(Problem):
Reproduce each line of the data below verbatim.

(Entries provided):
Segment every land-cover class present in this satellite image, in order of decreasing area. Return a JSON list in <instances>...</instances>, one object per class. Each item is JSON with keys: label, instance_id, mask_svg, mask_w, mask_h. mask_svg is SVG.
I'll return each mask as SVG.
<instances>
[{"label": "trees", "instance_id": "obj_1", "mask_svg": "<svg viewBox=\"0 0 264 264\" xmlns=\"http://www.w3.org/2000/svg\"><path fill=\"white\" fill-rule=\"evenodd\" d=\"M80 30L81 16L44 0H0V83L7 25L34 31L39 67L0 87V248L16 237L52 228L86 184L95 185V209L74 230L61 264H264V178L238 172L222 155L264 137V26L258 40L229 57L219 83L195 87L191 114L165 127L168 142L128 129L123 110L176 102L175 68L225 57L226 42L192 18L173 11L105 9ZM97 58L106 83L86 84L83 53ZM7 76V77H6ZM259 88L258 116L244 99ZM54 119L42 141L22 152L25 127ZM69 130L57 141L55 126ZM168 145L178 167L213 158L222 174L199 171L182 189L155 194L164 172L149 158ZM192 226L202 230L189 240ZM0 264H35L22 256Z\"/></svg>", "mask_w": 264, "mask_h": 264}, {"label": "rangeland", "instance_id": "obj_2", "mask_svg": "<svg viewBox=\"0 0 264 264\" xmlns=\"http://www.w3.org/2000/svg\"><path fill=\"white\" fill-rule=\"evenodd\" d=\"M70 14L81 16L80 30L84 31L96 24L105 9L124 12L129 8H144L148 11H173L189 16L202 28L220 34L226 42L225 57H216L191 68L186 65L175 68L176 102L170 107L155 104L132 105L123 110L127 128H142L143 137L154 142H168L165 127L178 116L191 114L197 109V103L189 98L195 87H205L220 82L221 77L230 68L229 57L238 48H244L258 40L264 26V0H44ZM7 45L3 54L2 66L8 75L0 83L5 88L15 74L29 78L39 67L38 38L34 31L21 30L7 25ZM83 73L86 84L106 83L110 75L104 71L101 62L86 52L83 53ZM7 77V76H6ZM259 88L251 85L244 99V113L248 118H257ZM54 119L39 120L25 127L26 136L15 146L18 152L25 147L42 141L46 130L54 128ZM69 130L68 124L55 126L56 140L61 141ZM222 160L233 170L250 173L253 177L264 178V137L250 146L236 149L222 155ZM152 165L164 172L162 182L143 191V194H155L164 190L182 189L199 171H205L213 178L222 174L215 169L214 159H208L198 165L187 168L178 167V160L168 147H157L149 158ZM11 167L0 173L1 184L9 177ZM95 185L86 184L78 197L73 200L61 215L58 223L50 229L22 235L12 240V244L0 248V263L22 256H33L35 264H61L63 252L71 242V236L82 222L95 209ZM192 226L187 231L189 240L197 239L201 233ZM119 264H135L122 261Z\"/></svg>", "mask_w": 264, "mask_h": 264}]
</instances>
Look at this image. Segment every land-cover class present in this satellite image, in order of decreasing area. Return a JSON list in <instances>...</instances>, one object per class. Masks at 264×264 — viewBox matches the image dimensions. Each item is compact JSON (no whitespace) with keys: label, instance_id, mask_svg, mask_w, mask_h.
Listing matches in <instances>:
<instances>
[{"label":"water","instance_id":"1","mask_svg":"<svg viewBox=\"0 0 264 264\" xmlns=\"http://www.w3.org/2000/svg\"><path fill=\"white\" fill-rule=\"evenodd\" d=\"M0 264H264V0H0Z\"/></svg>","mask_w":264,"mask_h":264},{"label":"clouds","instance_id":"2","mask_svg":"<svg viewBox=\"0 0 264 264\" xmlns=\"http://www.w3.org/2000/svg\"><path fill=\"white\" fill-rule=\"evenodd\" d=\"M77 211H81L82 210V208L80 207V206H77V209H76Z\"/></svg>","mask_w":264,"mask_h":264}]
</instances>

(Exercise answer):
Segment every land-cover class present in this satellite image, in order of decreasing area. Return a JSON list in <instances>...</instances>, one object per class. Each item is JSON with keys: label, instance_id, mask_svg, mask_w, mask_h. mask_svg is SVG.
I'll return each mask as SVG.
<instances>
[{"label": "trees", "instance_id": "obj_1", "mask_svg": "<svg viewBox=\"0 0 264 264\" xmlns=\"http://www.w3.org/2000/svg\"><path fill=\"white\" fill-rule=\"evenodd\" d=\"M80 30L81 16L44 0H0V83L7 25L34 31L39 67L0 87V248L16 237L52 228L86 184L95 185V209L74 230L61 264H264V178L238 172L222 155L264 137V26L258 40L229 57L219 83L195 87L191 114L165 127L168 142L128 129L123 110L176 102L175 68L225 57L226 42L192 18L173 11L105 9ZM97 58L106 83L86 84L83 53ZM7 76V77H6ZM259 88L258 116L244 99ZM54 119L42 141L22 152L25 127ZM69 130L57 141L55 126ZM168 145L178 167L213 158L222 174L199 171L182 189L155 194L164 172L149 158ZM192 226L202 230L189 240ZM0 264H35L22 256Z\"/></svg>", "mask_w": 264, "mask_h": 264}, {"label": "rangeland", "instance_id": "obj_2", "mask_svg": "<svg viewBox=\"0 0 264 264\" xmlns=\"http://www.w3.org/2000/svg\"><path fill=\"white\" fill-rule=\"evenodd\" d=\"M70 14L81 16L80 30L84 31L96 24L105 9L124 12L129 8H144L148 11H173L189 16L202 28L220 34L226 42L225 57H216L191 68L186 65L175 68L176 102L170 107L155 104L132 105L123 110L127 128H142L143 137L154 142H168L165 127L178 116L191 114L197 109V103L189 98L195 87H205L220 82L221 77L230 68L229 57L238 48H244L258 40L264 26V0H44ZM7 45L3 54L2 66L8 75L0 83L5 88L15 74L29 78L39 67L38 38L34 31L21 30L7 25ZM83 73L86 84L106 83L110 75L104 71L101 62L86 52L83 53ZM7 77V76H6ZM259 88L251 85L244 99V113L248 118H257ZM54 119L39 120L25 127L26 136L15 146L18 152L25 147L42 141L46 130L54 128ZM69 130L68 124L55 126L56 140L61 141ZM222 160L233 170L250 173L253 177L264 178V137L250 146L236 149L222 155ZM152 165L164 172L162 182L143 191V194H155L164 190L182 189L199 171H205L213 178L222 174L215 169L214 159H208L198 165L187 168L178 167V160L168 147H157L149 158ZM11 167L0 173L1 184L9 177ZM95 185L86 184L78 197L73 200L61 215L58 223L50 229L22 235L12 240V244L0 248V263L22 256H33L35 264H61L63 252L71 242V236L82 222L95 209ZM192 226L187 231L189 240L197 239L201 233ZM119 264H135L122 261Z\"/></svg>", "mask_w": 264, "mask_h": 264}]
</instances>
Look at this image. Segment every land-cover class present in this satellite image, in order of decreasing area. Return a JSON list in <instances>...</instances>, one object per class. Masks at 264×264 — viewBox matches the image dimensions. Each item is compact JSON (no whitespace) with keys: label, instance_id, mask_svg, mask_w, mask_h.
Listing matches in <instances>:
<instances>
[{"label":"water","instance_id":"1","mask_svg":"<svg viewBox=\"0 0 264 264\" xmlns=\"http://www.w3.org/2000/svg\"><path fill=\"white\" fill-rule=\"evenodd\" d=\"M0 264H264V0H0Z\"/></svg>","mask_w":264,"mask_h":264},{"label":"clouds","instance_id":"2","mask_svg":"<svg viewBox=\"0 0 264 264\" xmlns=\"http://www.w3.org/2000/svg\"><path fill=\"white\" fill-rule=\"evenodd\" d=\"M77 211H81L82 210V208L80 207V206H77V209H76Z\"/></svg>","mask_w":264,"mask_h":264}]
</instances>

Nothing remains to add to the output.